How did you know/what did you feel?

When you knew you’d met the one?

Did you ever come close to committing to forever to the wrong one?

I’m currently a single mom in a relationship with a childhood friend, he’s in the marines and we were neighbors until I was 15 and he’s an incredible human being. He has integrity, follows through, works hard, saves up, doesn’t get stupid, committed, planning for when he gets out, kind, gracious, generous, and so much more he’s amazing. There’s little shit that bothers me like him playing video games 24/7 when he’s not working, him wanting to just band aid my problems and pretend they’re not there, him not believing in PTSD and thinking I should “just get over it”, him not having any real life experience.
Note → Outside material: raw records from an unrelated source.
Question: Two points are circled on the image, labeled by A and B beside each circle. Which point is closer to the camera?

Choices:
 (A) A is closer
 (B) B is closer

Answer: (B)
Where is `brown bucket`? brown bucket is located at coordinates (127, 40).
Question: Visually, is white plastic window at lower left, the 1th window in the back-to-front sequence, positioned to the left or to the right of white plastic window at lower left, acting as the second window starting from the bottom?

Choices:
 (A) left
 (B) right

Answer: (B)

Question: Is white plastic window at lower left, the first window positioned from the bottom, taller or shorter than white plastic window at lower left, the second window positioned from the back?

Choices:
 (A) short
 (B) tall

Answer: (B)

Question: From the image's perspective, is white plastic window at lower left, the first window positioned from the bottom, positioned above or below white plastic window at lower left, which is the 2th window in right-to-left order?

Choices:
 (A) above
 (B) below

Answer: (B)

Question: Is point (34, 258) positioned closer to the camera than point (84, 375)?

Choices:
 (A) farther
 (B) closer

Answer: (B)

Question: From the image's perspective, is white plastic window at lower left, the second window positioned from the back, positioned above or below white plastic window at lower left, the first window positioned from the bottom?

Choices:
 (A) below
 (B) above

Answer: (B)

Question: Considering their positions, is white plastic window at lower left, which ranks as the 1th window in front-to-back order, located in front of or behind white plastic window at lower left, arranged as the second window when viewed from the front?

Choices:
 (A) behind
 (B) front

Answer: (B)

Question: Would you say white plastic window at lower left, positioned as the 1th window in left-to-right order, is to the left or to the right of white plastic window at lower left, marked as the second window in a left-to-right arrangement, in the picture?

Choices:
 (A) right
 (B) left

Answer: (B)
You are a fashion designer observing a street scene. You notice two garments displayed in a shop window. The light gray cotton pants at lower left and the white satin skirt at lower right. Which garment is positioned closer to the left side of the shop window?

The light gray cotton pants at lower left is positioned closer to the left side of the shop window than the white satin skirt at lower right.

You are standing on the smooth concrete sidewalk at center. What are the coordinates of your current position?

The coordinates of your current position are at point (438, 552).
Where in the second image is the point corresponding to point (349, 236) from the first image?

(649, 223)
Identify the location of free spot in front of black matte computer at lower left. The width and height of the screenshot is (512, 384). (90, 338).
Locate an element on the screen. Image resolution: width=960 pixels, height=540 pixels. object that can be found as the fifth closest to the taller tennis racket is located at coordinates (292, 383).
Things that aren’t usually something to stop me. But I don’t feel much of a connection, I do, but not consistently. I’ve never felt that “head over heels” feeling with him but have doubted that I’ll Ever feel it again due to my PTSD from being raped and falling pregnant from that, my body and heart are all locked up tight and I don’t even know how to ge them out. I’m in therapy and pushing hard for healing the last couple months and I honestly don’t have the capacity to be in a relationship, and I feel like if I really truly loved him I would MAKE that time, because I have before. It’s hard to say, but I think genuinely there should be more of a connection. I feel like a crap girlfriend because I don’t feel like I can talk to him so I just don’t and then he feels ignored/neglected and it’s not fair at all. I just want to know if these are things you push past or that come with time, or if the connection really needs to be there to choose someone.